In other words, physics, not chemistry, is what makes it water repellent. Theoretically, that means the technique could transform even the most water-sopping materials – say, sponges – into water-shedding ones. It also means that Sigmund’s surfaces need never slough off dangerous chemicals. Provided the surface material itself is made safe, making it water repellent introduces no new risks.
Although he hasn’t published the research yet, Sigmund said a variation of the surface also repels oil, a first for the industry.
Sigmund said making the water or oil-repelling surfaces involves applying a hole-filled membrane to a polymer, heating the two, and then peeling off the membrane. Made gooey by the heat, the polymer comes out of the holes in the desired thin, randomly sized fibers.

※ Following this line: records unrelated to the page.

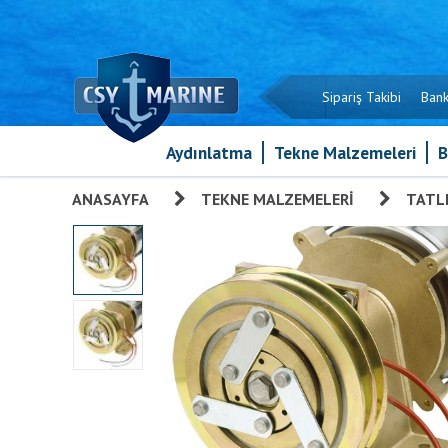
Sipariş Takibi
Bank
Aydınlatma
Tekne Malzemeleri
B
ANASAYFA
»
TEKNE MALZEMELERI
»
TATLI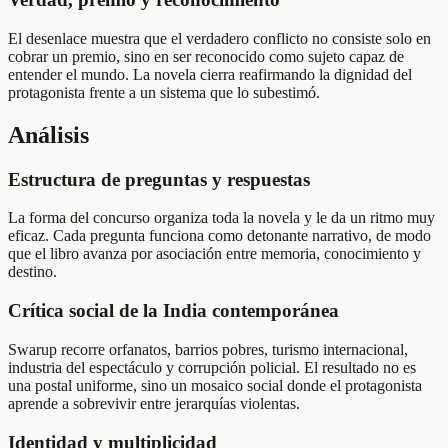
El desenlace muestra que el verdadero conflicto no consiste solo en
cobrar un premio, sino en ser reconocido como sujeto capaz de
entender el mundo. La novela cierra reafirmando la dignidad del
protagonista frente a un sistema que lo subestimó.
Análisis
Estructura de preguntas y respuestas
La forma del concurso organiza toda la novela y le da un ritmo muy
eficaz. Cada pregunta funciona como detonante narrativo, de modo
que el libro avanza por asociación entre memoria, conocimiento y
destino.
Crítica social de la India contemporánea
Swarup recorre orfanatos, barrios pobres, turismo internacional,
industria del espectáculo y corrupción policial. El resultado no es
una postal uniforme, sino un mosaico social donde el protagonista
aprende a sobrevivir entre jerarquías violentas.
Identidad y multiplicidad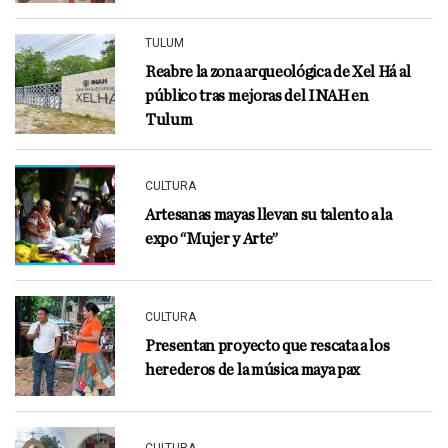
TULUM
Reabre la zona arqueológica de Xel Há al
público tras mejoras del INAH en
Tulum
CULTURA
Artesanas mayas llevan su talento a la
expo “Mujer y Arte”
CULTURA
Presentan proyecto que rescata a los
herederos de la música maya pax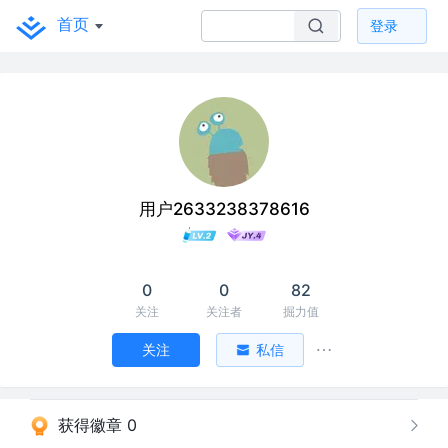
首页
登录
用户2633238378616
0
0
82
关注
关注者
掘力值
关注
私信
获得徽章 0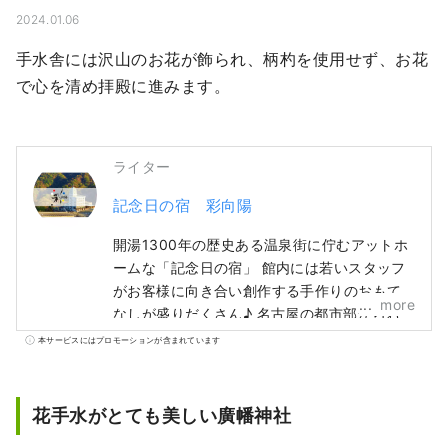
2024.01.06
手水舎には沢山のお花が飾られ、柄杓を使用せず、お花
で心を清め拝殿に進みます。
ライター
記念日の宿 彩向陽
開湯1300年の歴史ある温泉街に佇むアットホ
ームな「記念日の宿」 館内には若いスタッフ
がお客様に向き合い創作する手作りのおもて
more
なしが盛りだくさん♪ 名古屋の都市部からお
車で約60分、ナガシマリゾートやなばなの
本サービスにはプロモーションが含まれています
里、鈴鹿サーキットからも約30分と好立地。
地産地消で地域の食材を生かした彩り鮮やか
なお料理にも魅力がたっぷり！ お子様大歓迎
花手水がとても美しい廣幡神社
で楽しいことがいっぱいの温泉宿は小さなお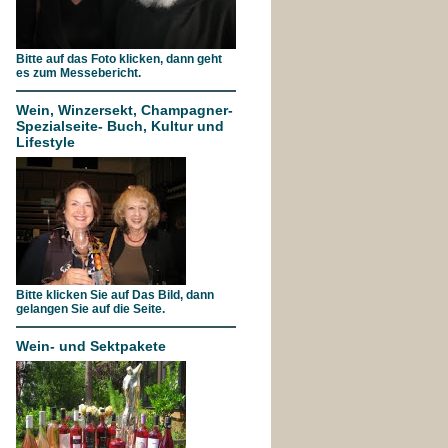
Bitte auf das Foto klicken, dann geht
es zum Messebericht.
Wein, Winzersekt, Champagner-
Spezialseite- Buch, Kultur und
Lifestyle
Bitte klicken Sie auf Das Bild, dann
gelangen Sie auf die Seite.
Wein- und Sektpakete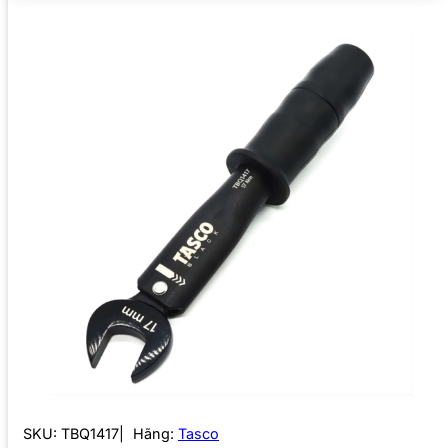
SKU:
TBQ1417
Hãng:
Tasco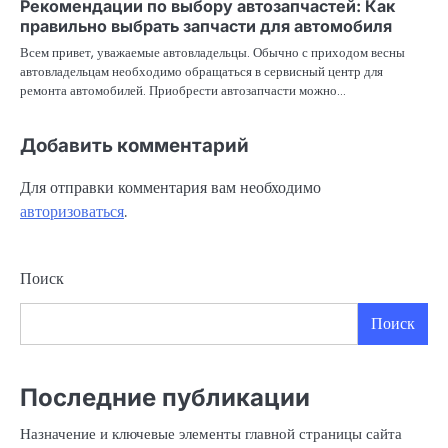
Рекомендации по выбору автозапчастей: Как
правильно выбрать запчасти для автомобиля
Всем привет, уважаемые автовладельцы. Обычно с приходом весны
автовладельцам необходимо обращаться в сервисный центр для
ремонта автомобилей. Приобрести автозапчасти можно…
Добавить комментарий
Для отправки комментария вам необходимо
авторизоваться
.
Поиск
Поиск
Последние публикации
Назначение и ключевые элементы главной страницы сайта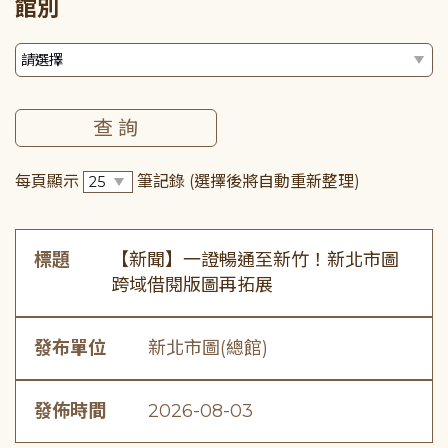
館別
每頁顯示
筆記錄
(選擇後將自動重新整理)
標題
【新聞】一證暢通至新竹！新北市圖
跨域借閱版圖再拓展
發布單位
新北市圖(總館)
發佈時間
2026-08-03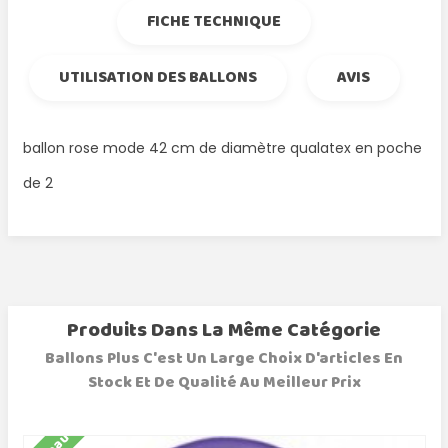
FICHE TECHNIQUE
UTILISATION DES BALLONS
AVIS
ballon rose mode 42 cm de diamètre qualatex en poche
de 2
Produits Dans La Même Catégorie
Ballons Plus C'est Un Large Choix D'articles En
Stock Et De Qualité Au Meilleur Prix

While inexpensive, it is hard to produce successful surfaces with great reliability, and different techniques need to be developed to make the surfaces in commercially available quantities and size, Sigmund said. Also, he said, more research is needed to make the surfaces hardy and resistant to damage.
UF patents have already drawn a great deal of industry attention, he said. “We are at the very beginning but there is a lot of interest from industry, because our surface is the first one that relies only on surface features and can repel hot water, cold water, and if we change the chemistry, both oil and water.”
Doctoral student Shu-Hau Hsu and undergraduate Eli Rubin contributed to the research, funded in part by a scholarship from Ohio-based OMNOVA Solutions Foundation.